===== RECORDS SUPPLIED =====
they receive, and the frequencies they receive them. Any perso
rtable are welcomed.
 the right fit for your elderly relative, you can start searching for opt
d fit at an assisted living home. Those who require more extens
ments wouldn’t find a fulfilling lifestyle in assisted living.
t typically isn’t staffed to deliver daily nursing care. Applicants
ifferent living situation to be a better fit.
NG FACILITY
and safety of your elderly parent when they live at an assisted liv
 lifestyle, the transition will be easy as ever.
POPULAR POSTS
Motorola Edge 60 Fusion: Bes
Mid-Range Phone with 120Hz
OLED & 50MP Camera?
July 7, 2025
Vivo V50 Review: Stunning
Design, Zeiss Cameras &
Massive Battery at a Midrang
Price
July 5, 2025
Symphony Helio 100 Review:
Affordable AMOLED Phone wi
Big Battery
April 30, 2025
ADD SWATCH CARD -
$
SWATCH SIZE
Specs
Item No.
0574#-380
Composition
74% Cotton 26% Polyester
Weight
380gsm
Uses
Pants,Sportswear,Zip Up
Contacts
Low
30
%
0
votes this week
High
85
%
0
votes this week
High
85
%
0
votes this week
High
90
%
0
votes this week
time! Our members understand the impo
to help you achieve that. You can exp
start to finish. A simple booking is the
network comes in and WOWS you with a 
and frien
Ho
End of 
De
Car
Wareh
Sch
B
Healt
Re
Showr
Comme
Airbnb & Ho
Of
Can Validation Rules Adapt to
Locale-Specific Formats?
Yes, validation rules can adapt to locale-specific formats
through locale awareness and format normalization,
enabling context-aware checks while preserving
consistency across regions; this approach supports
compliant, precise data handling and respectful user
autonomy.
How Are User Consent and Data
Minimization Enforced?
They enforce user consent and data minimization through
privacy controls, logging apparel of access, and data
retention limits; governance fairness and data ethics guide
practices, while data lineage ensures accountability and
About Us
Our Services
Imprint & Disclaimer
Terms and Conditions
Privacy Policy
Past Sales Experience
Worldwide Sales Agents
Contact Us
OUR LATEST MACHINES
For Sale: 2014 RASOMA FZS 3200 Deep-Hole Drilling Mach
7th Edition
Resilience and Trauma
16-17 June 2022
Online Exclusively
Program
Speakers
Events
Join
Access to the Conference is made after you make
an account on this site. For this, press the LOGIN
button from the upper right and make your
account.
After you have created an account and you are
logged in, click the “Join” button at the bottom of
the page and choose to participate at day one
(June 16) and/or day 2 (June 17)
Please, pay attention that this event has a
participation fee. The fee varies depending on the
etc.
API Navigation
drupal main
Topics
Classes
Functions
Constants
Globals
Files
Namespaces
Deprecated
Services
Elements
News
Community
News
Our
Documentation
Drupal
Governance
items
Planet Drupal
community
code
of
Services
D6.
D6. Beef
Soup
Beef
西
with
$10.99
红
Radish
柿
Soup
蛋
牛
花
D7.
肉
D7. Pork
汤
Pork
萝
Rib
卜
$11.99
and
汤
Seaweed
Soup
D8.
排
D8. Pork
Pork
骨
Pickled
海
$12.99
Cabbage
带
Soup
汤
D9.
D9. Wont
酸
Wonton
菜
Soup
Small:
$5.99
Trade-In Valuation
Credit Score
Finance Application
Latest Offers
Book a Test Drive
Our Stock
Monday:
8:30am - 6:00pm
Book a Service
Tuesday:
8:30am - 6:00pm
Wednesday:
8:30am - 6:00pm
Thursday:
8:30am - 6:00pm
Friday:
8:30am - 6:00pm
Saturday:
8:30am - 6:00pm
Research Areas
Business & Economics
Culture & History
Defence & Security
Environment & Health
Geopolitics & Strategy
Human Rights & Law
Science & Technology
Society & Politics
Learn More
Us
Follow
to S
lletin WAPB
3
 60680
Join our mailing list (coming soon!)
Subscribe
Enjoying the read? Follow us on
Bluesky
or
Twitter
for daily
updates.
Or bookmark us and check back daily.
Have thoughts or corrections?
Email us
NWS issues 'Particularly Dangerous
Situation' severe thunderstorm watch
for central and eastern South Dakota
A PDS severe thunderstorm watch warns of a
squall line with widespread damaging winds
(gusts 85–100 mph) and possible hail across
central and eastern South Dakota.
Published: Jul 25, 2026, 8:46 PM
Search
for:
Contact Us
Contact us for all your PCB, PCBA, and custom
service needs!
=====
In the entries above, which lines hold the string "start"? Report all of them.

> [WRITTEN RESPONSE]:
 the right fit for your elderly relative, you can start searching for opt
start to finish. A simple booking is the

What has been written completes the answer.